Schauffele made his professional debut in Japan in 2018 at a Japan Golf Tour event and still savors the experience, though it didn’t go as planned.
“I shot a pair of 76s or 77s, missed the cut by a landslide,” he said. “I remember hitting a lot of balls OB and just struggling to get my feet grounded playing in my first pro start.”
But Schauffele’s greatest success to date also happened in Japan when he won the gold medal in the 2020 Tokyo Olympics.
“It kind of gets better as time goes on,” he said. “I can hear people in Japanese saying, ‘Oh, there’s a gold medalist’ when I walk by, so it’s pretty cool.”
Rickie Fowler’s middle name, Yutaka, comes from his maternal grandfather, who is Japanese, and he has always supported the Zozo event, which will be his lone start during the FedEx Fall. Last year, he finished second and it kick-started a comeback campaign capped off by a win at the Rocket Mortgage Classic, his first title in more than four years.
“That was one that kind of helped me build some confidence and momentum going into what was a little bit of an offseason and really helped propel me to play some good golf this year,” he said.

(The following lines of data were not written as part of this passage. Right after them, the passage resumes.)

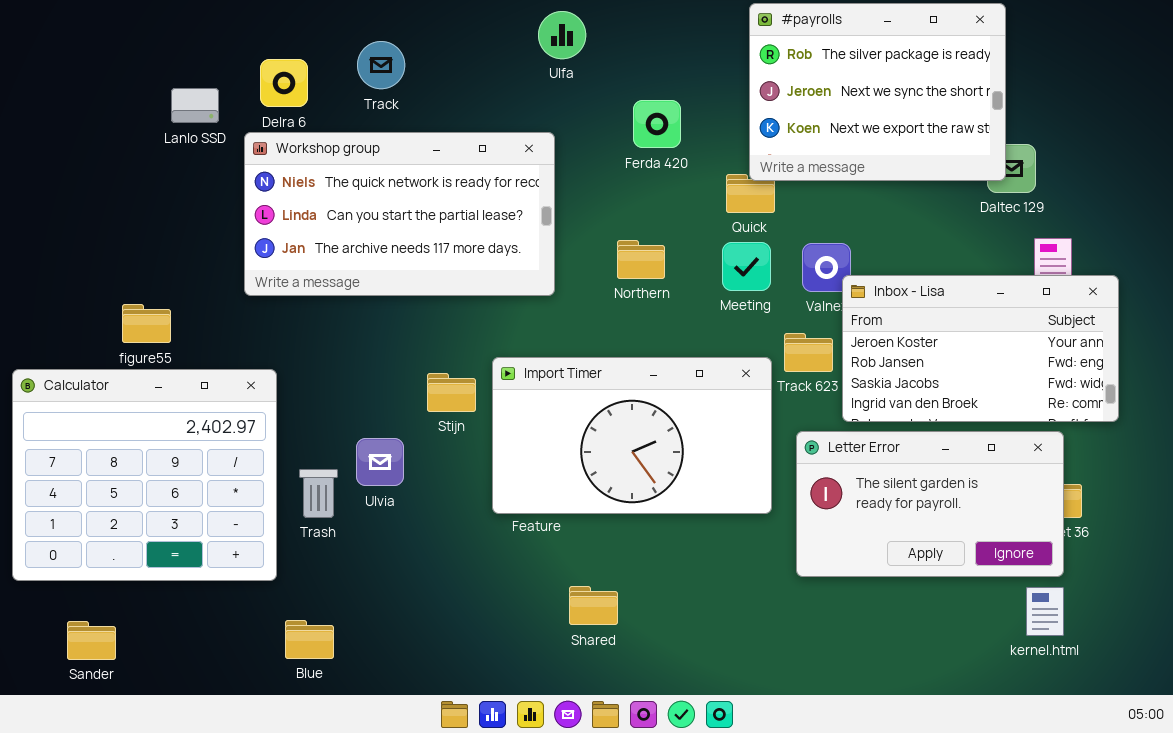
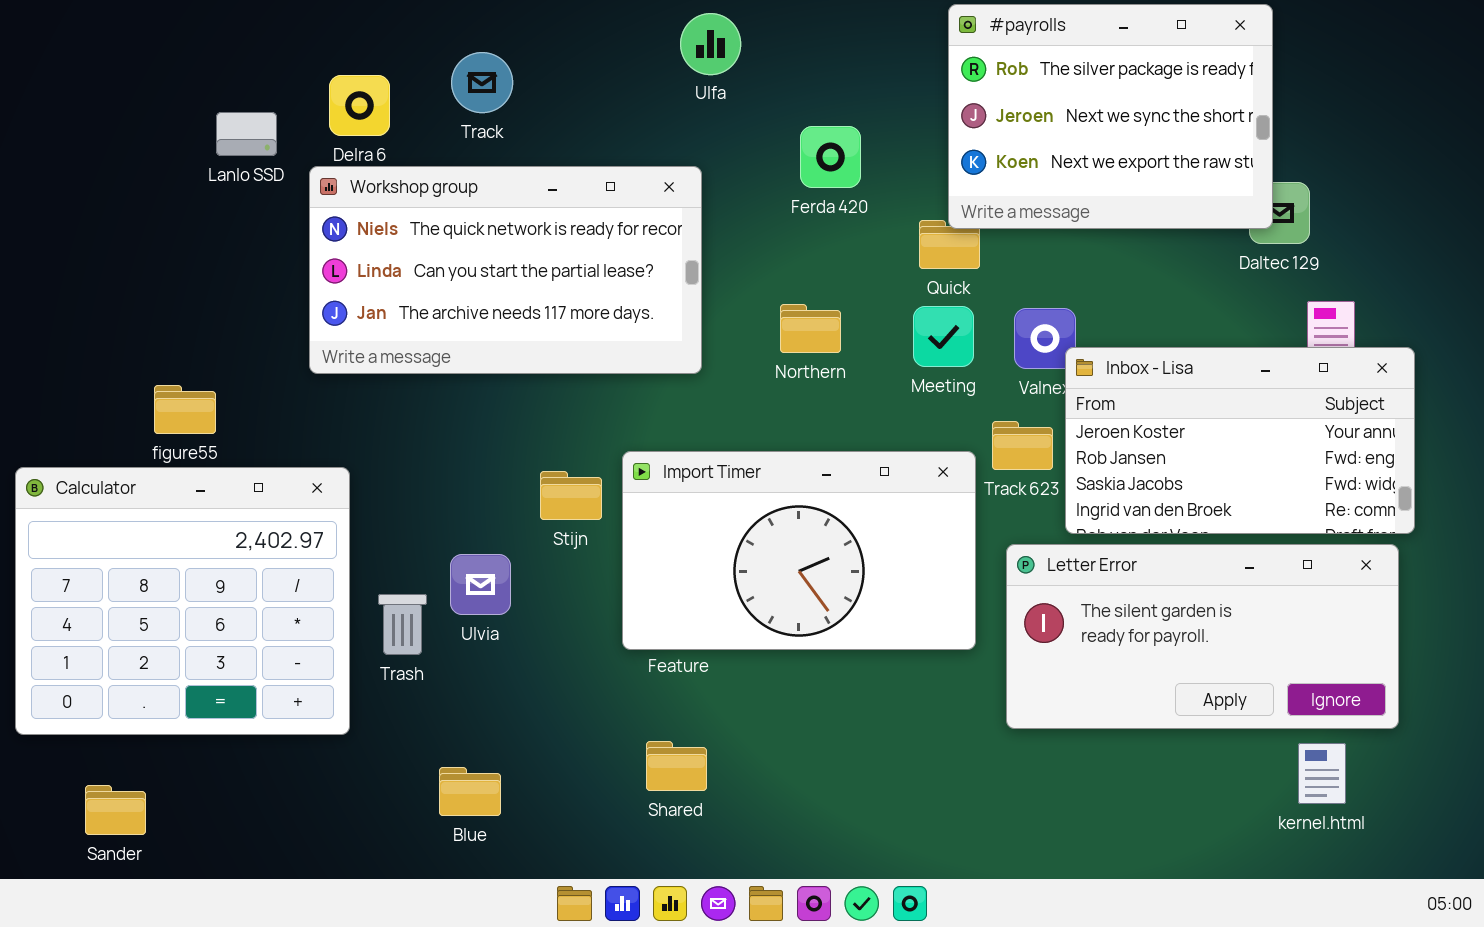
Letter Error: [796,431,1064,577] -> [1006,544,1399,729], resized
Shared: [569,586,618,625] -> [646,741,707,791], moved
Blue: [285,620,334,659] -> [439,767,501,816], moved

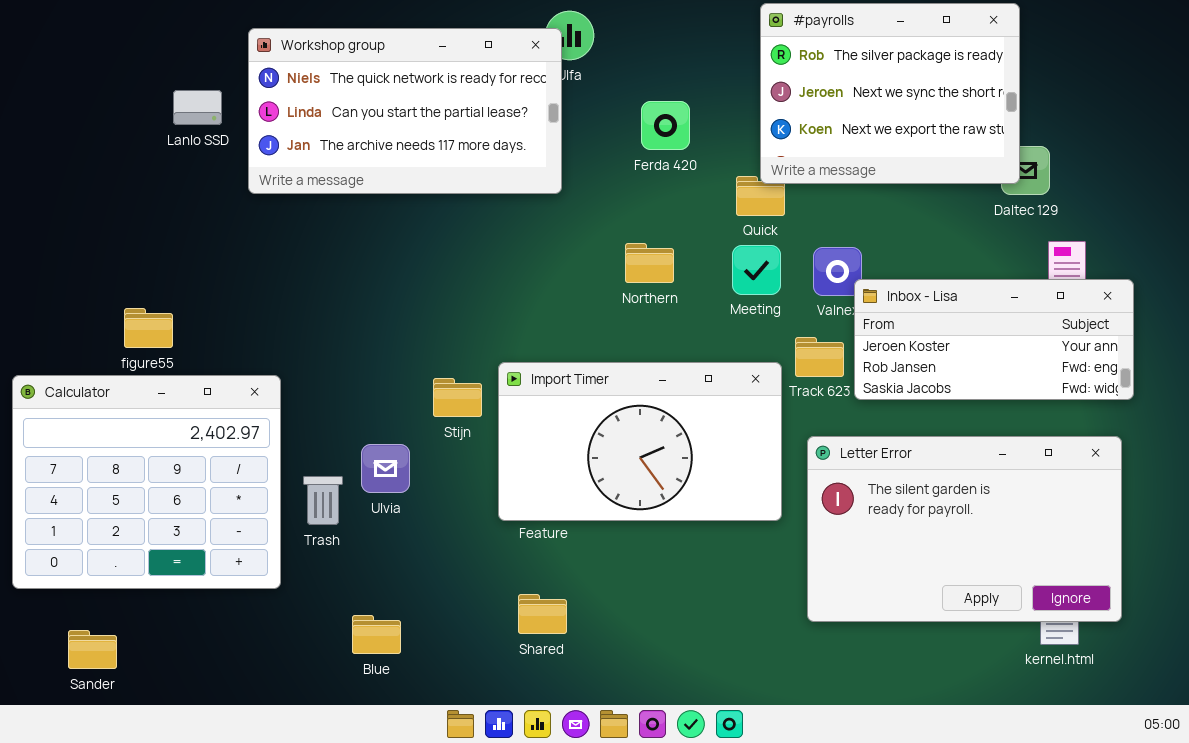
Workshop group: [309,166,702,374] -> [248,28,562,194], moved
Inbox - Lisa: [1065,347,1415,534] -> [854,279,1134,400], resized
Letter Error: [1006,544,1399,729] -> [807,436,1122,622], resized

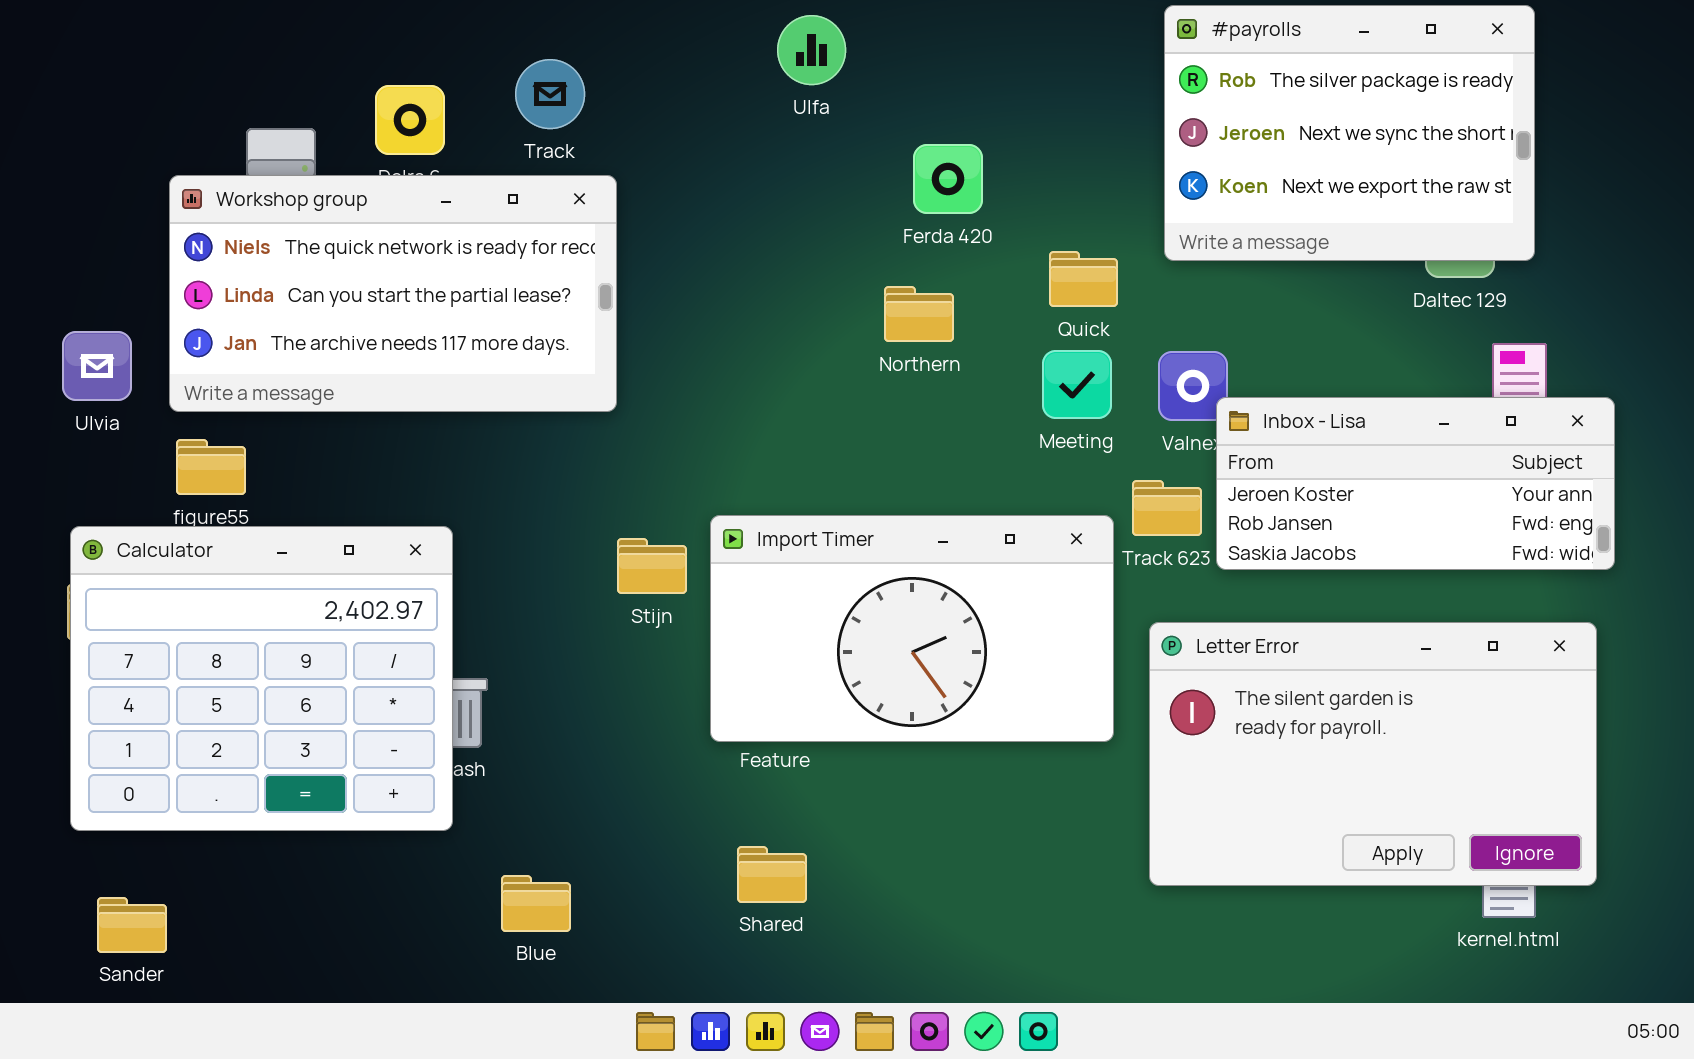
#payrolls: [760,3,1020,184] -> [1164,5,1535,261], moved
Workshop group: [248,28,562,194] -> [169,175,617,412], moved
Northern: [625,243,674,283] -> [884,286,954,342], moved
Calculator: [12,375,281,589] -> [70,526,453,831], moved
Ulvia: [361,444,410,493] -> [62,331,132,401], moved

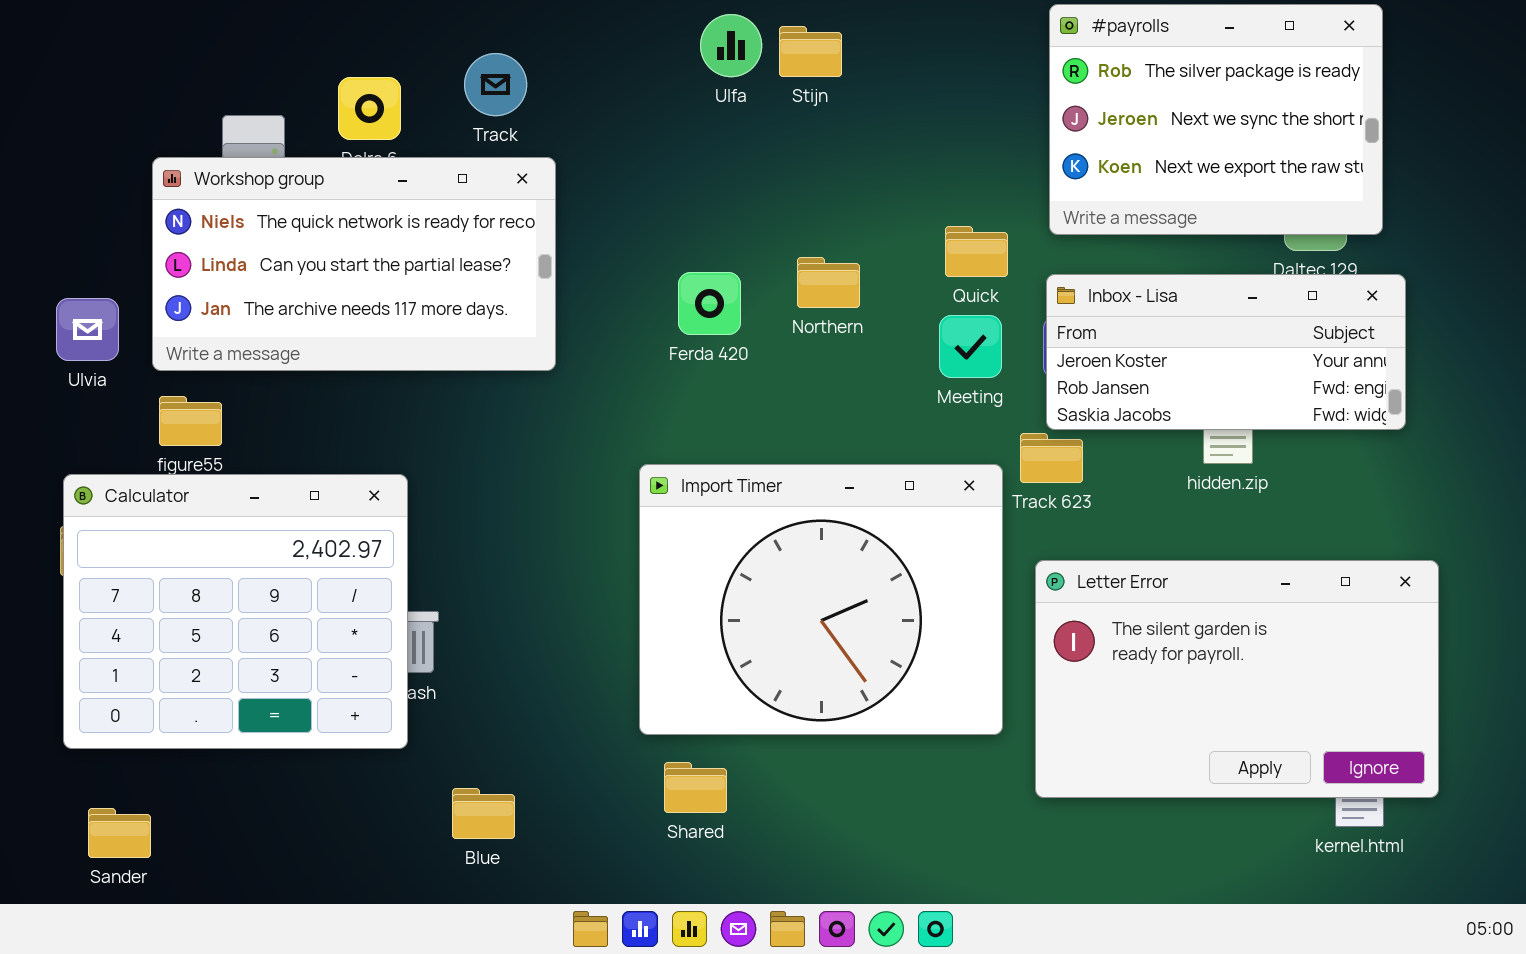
Ferda 420: [913,144,983,214] -> [678,272,741,335], moved
Inbox - Lisa: [1216,397,1615,570] -> [1046,274,1406,430], moved
Import Timer: [710,515,1114,742] -> [639,464,1003,735], resized
Stijn: [617,538,687,594] -> [779,26,842,77], moved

Hideki Matsuyama, who won this event in his homeland in 2021 and finished second to Tiger Woods in 2019, leads the Japanese contingent in the field after a two-month layoff.

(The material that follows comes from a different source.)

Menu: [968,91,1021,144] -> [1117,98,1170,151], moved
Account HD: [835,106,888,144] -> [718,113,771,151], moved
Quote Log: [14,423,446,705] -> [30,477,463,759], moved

“The first month I really took it easy,” said Matsuyama, who hasn’t played since he withdrew before teeing off in the second of the BMW Championship in August citing a back injury. “It’s been a long time since I took that much time off, but the last month I’ve been working hard getting my game back in shape and I feel good about heading into this week.”
Matsuyama hasn’t won since the 2022 Sony Open in Hawaii, but that isn’t as long as Aussie Adam Scott, who has lifted a trophy 14 times on the Tour but none since the 2020 Genesis Invitational.
“I’ve got lots of different goals, I guess, but really to sum that up, I want to get back in the winner’s circle on Tour,” said Scott, who has been a consistent competitor in Japan throughout his career and competed in the Japan Open last week. “I feel like I still have the game to compete on Tour and be a winner. I’d like to kind of start here this week, but let’s keep that going in ’24, too.”
The FedEx Fall may not have the same cache as the regular season but even for these big names, winning still matters.